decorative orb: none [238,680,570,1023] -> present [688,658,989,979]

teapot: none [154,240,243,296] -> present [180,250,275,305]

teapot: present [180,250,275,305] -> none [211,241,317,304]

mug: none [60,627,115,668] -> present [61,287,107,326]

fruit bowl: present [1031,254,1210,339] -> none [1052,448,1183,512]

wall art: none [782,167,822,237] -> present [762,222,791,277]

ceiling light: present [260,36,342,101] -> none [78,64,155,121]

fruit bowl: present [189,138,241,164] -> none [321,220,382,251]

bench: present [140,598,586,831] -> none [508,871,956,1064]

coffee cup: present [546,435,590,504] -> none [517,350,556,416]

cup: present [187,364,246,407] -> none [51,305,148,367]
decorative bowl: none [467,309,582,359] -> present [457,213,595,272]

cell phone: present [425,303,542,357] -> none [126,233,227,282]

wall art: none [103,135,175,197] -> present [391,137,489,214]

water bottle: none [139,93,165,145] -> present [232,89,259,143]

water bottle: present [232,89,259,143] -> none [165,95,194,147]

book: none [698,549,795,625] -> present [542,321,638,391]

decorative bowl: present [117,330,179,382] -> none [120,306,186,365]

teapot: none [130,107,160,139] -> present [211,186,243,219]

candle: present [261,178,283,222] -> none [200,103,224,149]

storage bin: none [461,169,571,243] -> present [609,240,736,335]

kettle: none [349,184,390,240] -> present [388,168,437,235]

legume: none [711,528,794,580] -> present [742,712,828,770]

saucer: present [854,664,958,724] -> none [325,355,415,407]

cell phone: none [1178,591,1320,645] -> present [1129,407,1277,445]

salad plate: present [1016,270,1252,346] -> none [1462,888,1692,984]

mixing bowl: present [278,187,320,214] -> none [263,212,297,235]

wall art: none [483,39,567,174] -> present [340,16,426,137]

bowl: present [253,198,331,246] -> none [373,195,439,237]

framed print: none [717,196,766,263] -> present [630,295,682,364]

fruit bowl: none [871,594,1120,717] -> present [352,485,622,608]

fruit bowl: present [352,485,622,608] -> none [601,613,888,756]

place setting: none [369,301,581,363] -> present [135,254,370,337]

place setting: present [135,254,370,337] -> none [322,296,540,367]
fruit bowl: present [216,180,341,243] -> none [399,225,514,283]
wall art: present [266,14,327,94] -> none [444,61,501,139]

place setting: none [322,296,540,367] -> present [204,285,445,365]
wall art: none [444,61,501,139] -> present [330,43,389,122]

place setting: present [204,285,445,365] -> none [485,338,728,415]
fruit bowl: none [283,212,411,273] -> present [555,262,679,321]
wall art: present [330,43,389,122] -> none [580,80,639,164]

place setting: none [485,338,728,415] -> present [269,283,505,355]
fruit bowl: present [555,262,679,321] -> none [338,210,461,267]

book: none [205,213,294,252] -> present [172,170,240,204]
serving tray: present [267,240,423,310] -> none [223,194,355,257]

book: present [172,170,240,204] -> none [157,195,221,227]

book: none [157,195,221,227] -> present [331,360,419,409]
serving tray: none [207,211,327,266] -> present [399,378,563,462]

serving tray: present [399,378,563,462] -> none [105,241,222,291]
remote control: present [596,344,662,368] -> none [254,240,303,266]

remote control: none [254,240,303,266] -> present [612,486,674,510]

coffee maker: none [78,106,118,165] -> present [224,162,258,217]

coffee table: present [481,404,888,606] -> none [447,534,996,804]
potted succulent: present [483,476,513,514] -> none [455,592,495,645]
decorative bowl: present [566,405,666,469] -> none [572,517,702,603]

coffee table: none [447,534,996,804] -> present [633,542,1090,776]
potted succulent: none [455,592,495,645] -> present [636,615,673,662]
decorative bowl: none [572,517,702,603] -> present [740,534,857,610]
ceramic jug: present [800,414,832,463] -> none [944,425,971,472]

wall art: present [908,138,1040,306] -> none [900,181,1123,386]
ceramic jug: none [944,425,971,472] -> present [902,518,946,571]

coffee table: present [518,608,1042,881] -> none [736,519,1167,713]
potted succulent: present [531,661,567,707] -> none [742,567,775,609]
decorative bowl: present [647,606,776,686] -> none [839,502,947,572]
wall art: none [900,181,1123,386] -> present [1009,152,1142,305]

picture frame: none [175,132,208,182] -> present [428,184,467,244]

+++

• Exercise brief: Determine how many lines above contain "book" as a word or string. Give the number alone.

• Solution: 4